Kayvan Tahmasebian and Rebecca Ruth Gould

Nima Yushij, better known simply as Nima, challenged the inflexible abstract forms and structures of classical Persian poetry that were still dominant when he began writing through his objective descriptions and symbolist narrative poems. Nearly all currents of modernist Persian poetry have defined themselves in terms of the new poetics Nima developed in his letters and diaries, entitled Harf-ha-ye hamsayeh (Neighbor’s words).
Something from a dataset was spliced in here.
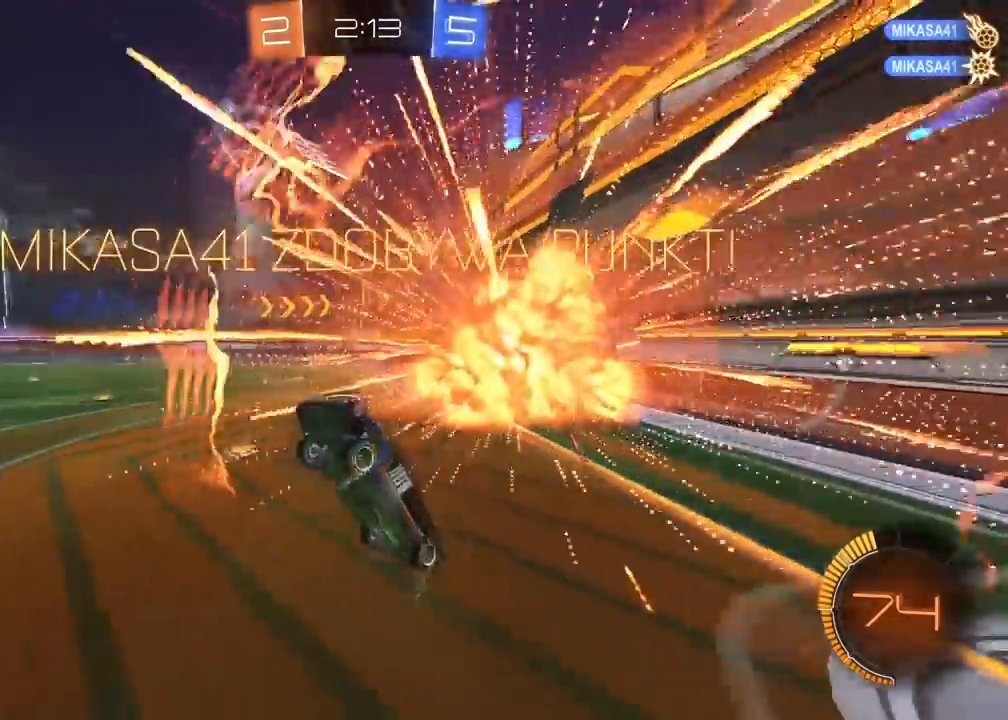
{"buttons": [], "left_stick": "center", "right_stick": "center", "events": []}
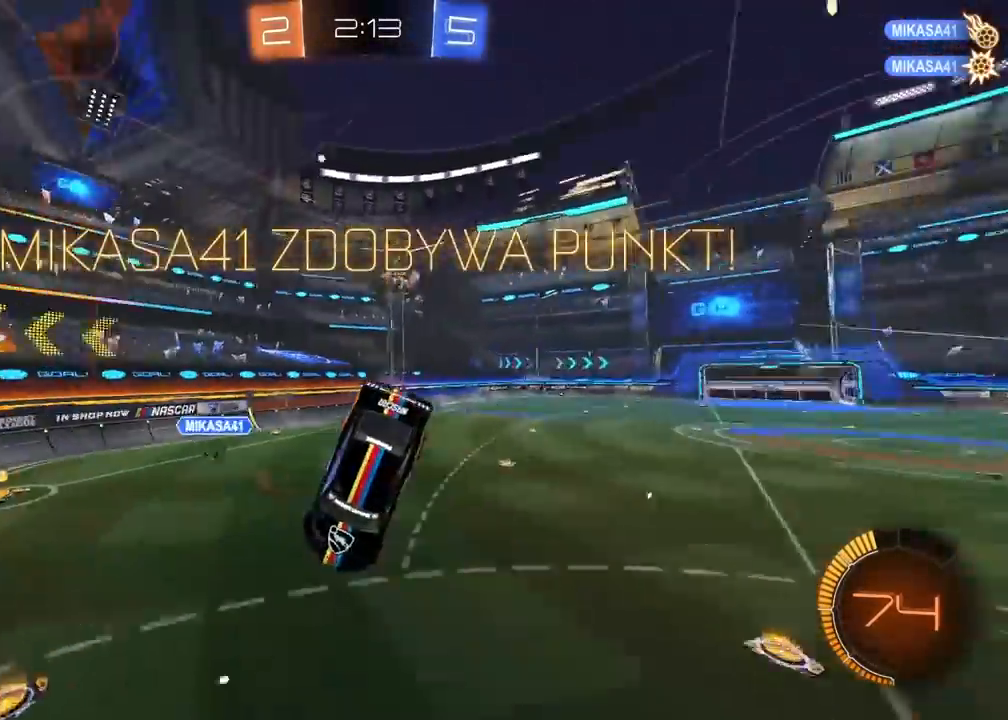
{"buttons": ["R2"], "left_stick": "center", "right_stick": "center", "events": [[67, "left_stick", "right"], [150, "R2", "down"], [183, "L2", "down"], [383, "left_stick", "center"], [400, "L2", "up"]]}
Nima’s poems were only gathered into a collected edition after his death, first by Sirus Tahbaz in 1991 and later by Sharagim Yushij in 2018.

“Before My Cabin” is one of Nima’s last poems, written circa 1956-1957. The poem bears the traces of the poet’s disillusionment following the CIA-orchestrated coup of 1953, which resulted in the replacement of democratically-elected Prime Minister Mosaddeq by Mohammad Reza Pahlavi. It is typical of several other poems the poet wrote after the coup and in the years leading up to his death, including “It is night [Hast shab]” and “My Steel Heart [Del-e fuladam].”

The poetic aura of “Before My Cabin” — and the translational challenges that it poses — is created by the echoing of the key word bikhod (literally “without self”) throughout the poem. The word is multivalent, meaning “in vain,” “self-less,” “inane,” and “emptily” at the same time. All of these meanings cannot be captured in a single English word. We have opted for “inane” because it mirrors the syllabic structure of bikhod, and incorporates a negative prefix into its internal structure just like the original term. Apart from these denotations, bikhod also has an undertone of resentment, ennui, and lack of interest.

With this word choice, the poet masterfully enacts the tension between narrative voice and the poetic description in which the former intervenes to cancel out the latter: as soon as an image of beauty and nostalgia is formed, it is immediately dispelled by the peremptory bikhod. Two words — lam and ayish — are taken from the local dialect of northern Iran and evoke Nima’s Mazanderani origins. We have translated them by the non-dialectal English words “prickly vine,” and “fallow.”